I have been asked several times how to version Starburst Data Products and how to deploy them across stages (from DEV to TEST to PROD for example). This repository demonstrates how this process can look like and how you can use Starburst Enterprise Data Products in a CI/CD fashion.
First of all, the question of what a data product actually is. I don't mean the conceptual level, but the technical level in Starburst. A Data Product is a collection of datasets that are the result of their SELECT statements. Or, in other words, a Data Product is a collection of SELECT statements. In addition, a Data Product also includes metadata. Some of these are mandatory and others are optional.
Mandatory Metadata:
- Name - the name of the data product
- Catalog - the catalog where the data product will be accessible
- Domain - the domain the data product belongs to
- Summary - a short summary of the data product
- Owner - the responsible person for this data product
Optional Metadata:
- Description - more detailed description of the data product (in Markdown)

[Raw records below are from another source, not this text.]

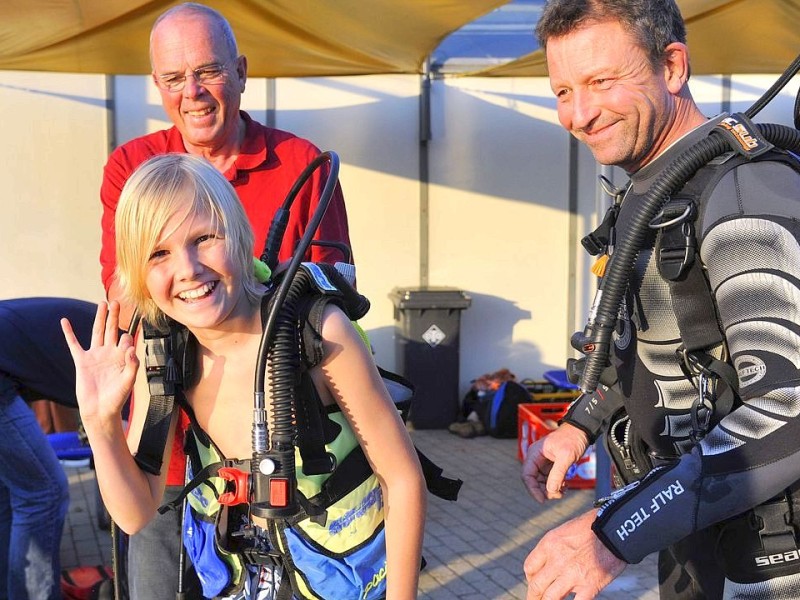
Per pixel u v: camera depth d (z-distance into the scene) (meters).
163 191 1.57
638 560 1.49
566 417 2.15
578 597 1.49
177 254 1.59
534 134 7.83
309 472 1.65
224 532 1.77
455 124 7.73
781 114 7.96
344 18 5.36
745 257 1.50
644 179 1.82
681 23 1.75
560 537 1.54
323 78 7.49
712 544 1.82
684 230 1.59
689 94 1.80
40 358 3.54
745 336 1.49
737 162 1.57
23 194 7.05
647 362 1.75
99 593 3.89
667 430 1.75
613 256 1.67
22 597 3.55
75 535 5.23
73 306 3.75
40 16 5.09
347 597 1.77
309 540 1.72
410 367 7.54
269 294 1.72
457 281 7.86
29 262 7.10
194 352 1.76
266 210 2.63
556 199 7.91
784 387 1.43
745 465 1.45
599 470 4.82
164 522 2.47
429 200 7.75
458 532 5.16
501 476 6.29
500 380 7.71
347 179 7.60
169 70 2.54
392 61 6.53
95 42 5.77
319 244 2.12
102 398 1.66
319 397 1.70
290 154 2.66
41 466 3.54
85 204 7.16
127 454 1.74
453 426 7.48
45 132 7.04
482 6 5.02
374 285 7.75
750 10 5.60
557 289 7.98
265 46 6.11
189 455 1.92
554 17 1.73
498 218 7.85
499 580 4.46
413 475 1.75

- tags - a list of tags that belong to the data product
- links - Hyperlinks to other assets related to the data product
A data set is a SELECT statement associated with a name and optionally a summary. Further you can add descriptions to the individual columns.
My idea to align the Data Products with CI/CD, taking into account both versioning and staging, is to track these elements in text files in Git and roll them out via pipelines. In this example, I will use GitHub for versioning and GitHub Actions for rolling out.
Within the Git project there is a folder for each Data Product, which ideally has the name of the Data Product and a domains.yaml file to describe the domains. The top-level structure looks like this, however you can add further files like a readme for example:
├── my-data-product
├── another-data-product
├── domains.yaml (mandatory)
The structure of the Data Product itself looks like this:
├── datasets
│ ├── dataset_name.sql (mandatory)
│ ├── another_dataset.sql
│ └── another_dataset.yaml (optional)
├── samples (optional)
│ ├── A Sample.sql
│ └── Another cool Sample.sql
├── metadata.yaml (mandatory)
└── readme.md (mandatory)
With this split, the metadata is cleanly separated from the data and the most important elements can be tracked. The readme.md maps the description. It is not part of the metadata.yaml because it can be more extensive and may change more frequently than the other metadata. While in Starburst Enterprise the description is optional, this is an opinionated design that enforces the description
In the GitHub Action, the JSON payload for the Data Products REST API is to be built from these files and then sent to the API.
If Data Products are only to be rolled out via the CI/CD process, then the permissions on Starburst side should be set so that only a technical user can create Data Products and this can then be used by the GitHub Actions.